John starts with praise.  With a reminder that God has the whole world in hand.  That time itself is a gift from God and that we won’t be abandoned to a random and meaningless existence.  Throw up your hands to the God who is and who was and who is to come.  The Almighty, strong enough to hold your will be with the same Presence with which God held your was and holds your is right now.  Right now.

The early shapers of the worship life of the Christian community realized that we needed a place to begin regularly.  So, every year we begin with longing.  The longing for more, for completion, for hope.  That’s next week, the First Sunday of Advent - coming.  But if we need a place to begin, we also need a place to end.  And we end in the loving arms of God.  Christ the King Sunday is about pledging allegiance, true allegiance to the One who hold us in the palm of a hand.  Who was and is and is to come.  

And John told us this over and over.  Verse 4 - grace and peace (all we need for a life of wholeness) comes from the one who is and who was and who is to come.  Verse 5 - Jesus Christ - faithful witness (he was - did what he came to do, proclaim God), first born of the dead (who is, the living eternal one who shows us the way into eternity) and the ruler of the kings (who will be, since not every knee has bowed yet).  And who loved us (who was, this was what he was about from the beginning, come to show us we were loved), who freed us (who is the savior, at great personal cost, he gave us a way to live a life of fullness and joy), and made us a kingdom of priests (gave us a mission, a will be, to represent God, to usher folks into the kingdom, to welcome the outcast and build a community of faith).  

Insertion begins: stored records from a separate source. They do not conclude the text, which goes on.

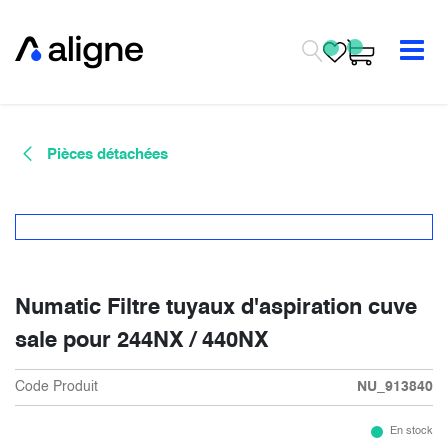
Se rendre au contenu
Pièces détachées
Numatic Filtre tuyaux d'aspiration cuve
sale pour 244NX / 440NX
Code Produit
NU_913840
En stock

Our beginning and our end is in God.  Our was and is and will be is wrapped up in the loving purposes of God.  We are invited to trust in that.  Even when the way is murky and the possibilities seem few, we can choose to be subject of the king, the crucified lamb who loves us more than his own life.  Like I am trying to love my children and my church, and my world.  

When Dickens wrote the Christmas Carol, he knew that for transformation to occur, Scrooge needed to examine his was and is and will be, as painful as that might have been.  We too are invited to lay our lives and the lives of those we love into the arms of the One who is and was and will be.  And declare with our living that Christ is king.